6. Include mobile device inventory and policy status in operations reviews
Report on and discuss mobile device inventory and policy status in IT operations reviews–and be sure to include personal devices. This is a good way to gain exposure to future resource needs.
7. Enable cost management for network usage
Multi-national businesses need the ability to monitor and limit international data roaming, since those costs can quickly reach thousands of dollars per trip. With U.S. pricing plans introduced by AT&T for iPhones and iPads, usage tracking and restriction will become a requirement for domestic connectivity. Verizon also has iPhones and Android devices, so anything other than flat rate unlimited could result in pricey fees.
8. Manage application restrictions
Most handset vendors do a good job of limiting applications to certified and approved applications, but some enterprises may have an additional need to restrict the type of applications allowed on corporate-approved devices. Most mobile device management solutions provide this functionality.
Enterprises can also set up their own enterprise app stores to restrict the available app options and ease the delivery of applications to devices. This is not a requirement, but it is something that enterprises can explore after other mobile device management best practices are in place.
9. Provide a backup and recovery service
Enterprises should consider using a backup and recovery solution if any of their users work with critical and unique data beyond e-mail.
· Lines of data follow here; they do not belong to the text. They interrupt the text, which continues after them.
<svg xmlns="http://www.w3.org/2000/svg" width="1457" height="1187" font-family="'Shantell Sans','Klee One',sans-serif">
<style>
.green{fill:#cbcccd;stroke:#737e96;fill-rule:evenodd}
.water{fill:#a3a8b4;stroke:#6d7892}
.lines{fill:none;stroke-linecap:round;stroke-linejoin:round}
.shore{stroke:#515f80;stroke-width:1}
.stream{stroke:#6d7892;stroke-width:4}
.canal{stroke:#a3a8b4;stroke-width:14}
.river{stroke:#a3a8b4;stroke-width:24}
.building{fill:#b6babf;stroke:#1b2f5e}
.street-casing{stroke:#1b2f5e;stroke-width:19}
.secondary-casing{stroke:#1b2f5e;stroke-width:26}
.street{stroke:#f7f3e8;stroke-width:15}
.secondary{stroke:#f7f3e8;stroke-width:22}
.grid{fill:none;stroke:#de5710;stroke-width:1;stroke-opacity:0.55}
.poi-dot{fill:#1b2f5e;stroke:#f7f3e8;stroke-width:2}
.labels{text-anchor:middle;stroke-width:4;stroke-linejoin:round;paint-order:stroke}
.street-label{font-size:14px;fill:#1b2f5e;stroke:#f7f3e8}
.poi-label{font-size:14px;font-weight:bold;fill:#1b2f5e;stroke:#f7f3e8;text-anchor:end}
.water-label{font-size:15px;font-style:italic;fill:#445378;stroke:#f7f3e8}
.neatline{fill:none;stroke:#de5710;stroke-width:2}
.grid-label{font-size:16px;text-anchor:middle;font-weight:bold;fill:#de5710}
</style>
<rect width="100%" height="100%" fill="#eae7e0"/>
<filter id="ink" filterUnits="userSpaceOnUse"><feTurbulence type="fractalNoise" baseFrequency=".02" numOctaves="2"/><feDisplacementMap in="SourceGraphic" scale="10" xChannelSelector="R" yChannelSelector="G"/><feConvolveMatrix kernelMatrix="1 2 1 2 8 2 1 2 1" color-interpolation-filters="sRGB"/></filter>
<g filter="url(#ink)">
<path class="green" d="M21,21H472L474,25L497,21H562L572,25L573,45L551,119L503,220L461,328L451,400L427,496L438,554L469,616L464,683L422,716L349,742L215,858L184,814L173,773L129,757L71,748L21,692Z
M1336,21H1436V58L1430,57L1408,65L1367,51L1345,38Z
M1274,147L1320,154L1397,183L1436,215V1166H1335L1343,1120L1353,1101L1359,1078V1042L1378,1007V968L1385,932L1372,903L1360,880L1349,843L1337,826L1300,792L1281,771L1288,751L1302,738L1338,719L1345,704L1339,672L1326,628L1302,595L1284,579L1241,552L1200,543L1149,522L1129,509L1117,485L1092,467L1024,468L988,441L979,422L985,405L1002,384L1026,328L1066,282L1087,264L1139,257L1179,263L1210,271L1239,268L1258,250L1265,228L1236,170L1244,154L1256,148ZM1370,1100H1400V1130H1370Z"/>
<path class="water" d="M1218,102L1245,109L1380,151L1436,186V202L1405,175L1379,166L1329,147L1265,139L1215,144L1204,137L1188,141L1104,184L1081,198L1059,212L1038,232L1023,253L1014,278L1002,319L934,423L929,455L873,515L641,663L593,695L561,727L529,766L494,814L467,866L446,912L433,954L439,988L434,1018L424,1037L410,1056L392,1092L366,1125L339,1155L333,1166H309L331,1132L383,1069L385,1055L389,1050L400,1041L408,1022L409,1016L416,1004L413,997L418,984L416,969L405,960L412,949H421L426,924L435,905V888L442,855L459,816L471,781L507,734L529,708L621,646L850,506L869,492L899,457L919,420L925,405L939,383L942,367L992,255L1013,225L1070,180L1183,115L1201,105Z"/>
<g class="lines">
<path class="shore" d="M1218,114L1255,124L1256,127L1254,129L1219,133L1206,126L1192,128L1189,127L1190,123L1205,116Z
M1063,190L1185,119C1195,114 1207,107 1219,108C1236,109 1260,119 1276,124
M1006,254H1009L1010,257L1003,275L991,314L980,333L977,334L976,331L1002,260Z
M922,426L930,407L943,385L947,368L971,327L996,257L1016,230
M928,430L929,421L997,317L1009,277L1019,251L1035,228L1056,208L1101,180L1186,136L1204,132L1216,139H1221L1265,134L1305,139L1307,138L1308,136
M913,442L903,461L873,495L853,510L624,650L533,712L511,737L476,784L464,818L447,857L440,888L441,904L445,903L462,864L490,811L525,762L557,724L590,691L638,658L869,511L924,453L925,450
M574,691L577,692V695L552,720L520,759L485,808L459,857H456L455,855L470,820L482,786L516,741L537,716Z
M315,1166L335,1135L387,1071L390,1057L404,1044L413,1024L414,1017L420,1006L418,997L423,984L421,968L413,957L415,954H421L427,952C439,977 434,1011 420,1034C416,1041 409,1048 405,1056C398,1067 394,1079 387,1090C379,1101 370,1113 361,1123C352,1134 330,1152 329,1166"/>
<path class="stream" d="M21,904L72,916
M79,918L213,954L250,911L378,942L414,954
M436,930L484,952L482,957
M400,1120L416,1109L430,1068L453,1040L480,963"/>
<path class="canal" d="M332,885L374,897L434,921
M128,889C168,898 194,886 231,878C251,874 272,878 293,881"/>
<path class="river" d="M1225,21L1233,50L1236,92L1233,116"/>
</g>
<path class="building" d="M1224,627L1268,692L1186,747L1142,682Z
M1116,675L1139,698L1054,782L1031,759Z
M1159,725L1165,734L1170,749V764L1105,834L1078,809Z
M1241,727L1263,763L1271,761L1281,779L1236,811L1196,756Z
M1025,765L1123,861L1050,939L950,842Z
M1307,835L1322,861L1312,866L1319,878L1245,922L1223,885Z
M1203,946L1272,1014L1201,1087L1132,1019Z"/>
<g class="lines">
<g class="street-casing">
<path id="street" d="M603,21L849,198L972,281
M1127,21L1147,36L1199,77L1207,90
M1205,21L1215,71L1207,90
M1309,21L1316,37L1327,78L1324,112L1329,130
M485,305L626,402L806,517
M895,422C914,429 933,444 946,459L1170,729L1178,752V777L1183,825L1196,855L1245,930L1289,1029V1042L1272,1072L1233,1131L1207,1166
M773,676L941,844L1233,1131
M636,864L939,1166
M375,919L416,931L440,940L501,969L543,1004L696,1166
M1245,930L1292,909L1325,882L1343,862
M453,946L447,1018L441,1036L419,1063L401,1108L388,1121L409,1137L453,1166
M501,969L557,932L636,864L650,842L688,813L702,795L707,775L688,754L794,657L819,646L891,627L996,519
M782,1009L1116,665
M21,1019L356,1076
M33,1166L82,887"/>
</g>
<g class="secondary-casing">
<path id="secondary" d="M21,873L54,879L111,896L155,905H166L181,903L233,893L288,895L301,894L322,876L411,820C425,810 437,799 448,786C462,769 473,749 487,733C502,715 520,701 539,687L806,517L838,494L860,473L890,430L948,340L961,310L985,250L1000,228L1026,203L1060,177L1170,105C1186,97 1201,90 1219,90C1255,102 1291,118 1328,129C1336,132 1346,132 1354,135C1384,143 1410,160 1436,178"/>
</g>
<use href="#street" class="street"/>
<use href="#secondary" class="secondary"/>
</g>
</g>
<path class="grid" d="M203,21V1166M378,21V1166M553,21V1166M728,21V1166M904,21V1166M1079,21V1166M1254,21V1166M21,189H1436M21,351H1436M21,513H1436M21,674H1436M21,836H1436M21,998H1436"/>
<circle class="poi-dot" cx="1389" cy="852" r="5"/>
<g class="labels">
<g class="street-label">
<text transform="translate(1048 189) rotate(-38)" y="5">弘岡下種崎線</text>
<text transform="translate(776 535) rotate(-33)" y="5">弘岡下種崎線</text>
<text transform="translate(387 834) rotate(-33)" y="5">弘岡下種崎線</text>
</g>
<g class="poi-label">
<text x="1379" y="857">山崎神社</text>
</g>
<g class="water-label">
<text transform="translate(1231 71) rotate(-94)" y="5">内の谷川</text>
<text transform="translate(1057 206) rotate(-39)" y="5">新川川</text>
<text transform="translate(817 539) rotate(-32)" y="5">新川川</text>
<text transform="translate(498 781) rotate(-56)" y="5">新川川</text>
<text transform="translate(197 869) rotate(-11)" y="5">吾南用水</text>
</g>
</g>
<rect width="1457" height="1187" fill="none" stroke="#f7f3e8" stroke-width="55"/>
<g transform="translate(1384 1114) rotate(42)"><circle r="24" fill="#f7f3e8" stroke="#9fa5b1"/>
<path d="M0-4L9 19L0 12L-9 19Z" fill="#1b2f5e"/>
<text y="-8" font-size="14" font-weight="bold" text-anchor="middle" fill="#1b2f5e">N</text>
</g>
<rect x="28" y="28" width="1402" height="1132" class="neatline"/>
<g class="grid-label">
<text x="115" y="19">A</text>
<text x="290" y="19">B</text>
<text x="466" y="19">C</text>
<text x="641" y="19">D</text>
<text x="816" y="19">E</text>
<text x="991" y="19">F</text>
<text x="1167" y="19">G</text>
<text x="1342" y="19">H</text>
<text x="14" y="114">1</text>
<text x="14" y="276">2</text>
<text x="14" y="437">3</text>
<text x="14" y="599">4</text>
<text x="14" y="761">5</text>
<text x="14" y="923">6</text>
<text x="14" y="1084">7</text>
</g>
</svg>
Android devices may require this type of solution; however, it is not critical for iPhone or BlackBerry users.
10. Limit data transfers and separate corporate and personal information
Some businesses find it valuable to restrict downloading attachments or prevent the copying of data to removable media. Implementing these policies can be very difficult and the data classification exercise is nearly intractable. An alternative is to create separate virtual containers for business and personal data and applications.
Mobile devices are here to stay. Organizations can either drag their feet and risk the liabilities of not supporting corporate and personally-owned devices, or employ these best practices that satisfy end users and IT alike.